Treatment of retinopathy of prematurity (ROP) stage 3 plus with bevacizumab is still very controversial. We report the outcome of 6 eyes of 4 premature infants with ROP stage 3 plus disease treated with ranibizumab monotherapy.Six eyes of 4 premature infants with threshold ROP 3 plus disease in zone II, were treated with one intravitreal injection of 0.03 ml ranibizumab.
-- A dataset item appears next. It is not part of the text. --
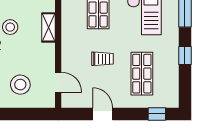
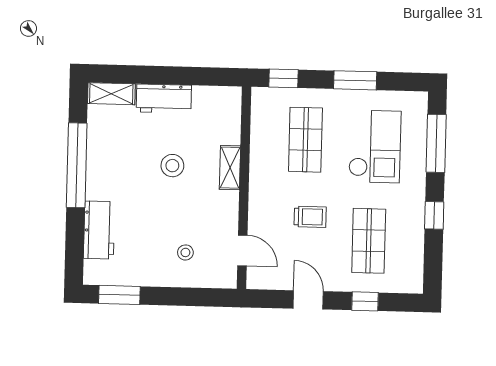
stool: (20, 85) -> (185, 252), width x0.53, depth x0.53
window: (157, 114) -> (365, 301), moved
No prior laser or other intravitreal therapy was done. Fundus examination was performed prior to the intervention and at each follow-up visit. Changes in various mean vital parameters one week post intervention compared to one week pre-intervention were assessed.The gestational age (GA) of patient 1, 2, 3, and 4 at birth was 24 5/7, 24 5/7, 24 4/7, and 26 1/7 weeks, respectively. The birth weight was 500 grams, 450 grams, 665 grams, and 745 grams, respectively. The GA at the date of treatment ranged from 34 3/7 to 38 6/7 weeks. In one infant, upper air way infection was observed 2 days post injection of the second eye. Three eyes required paracentesis to reduce the intraocular pressure after injection and to restore central artery perfusion. After six months, all eyes showed complete retinal vascularisation without any signs of disease recurrence.Treatment of ROP 3 plus disease with intravitreal ranibizumab was effective in all cases and should be considered for treatment. One infant developed an upper air way infection suspicious for nasopharyngitis, which might be a possible side effect of ranibizumab. Another frequent complication was intraocular pressure rise after injection. More patients with longer follow-up duration are mandatory to confirm the safety and efficacy of this treatment.NCT02164604; Date of registration: 13.06.2014.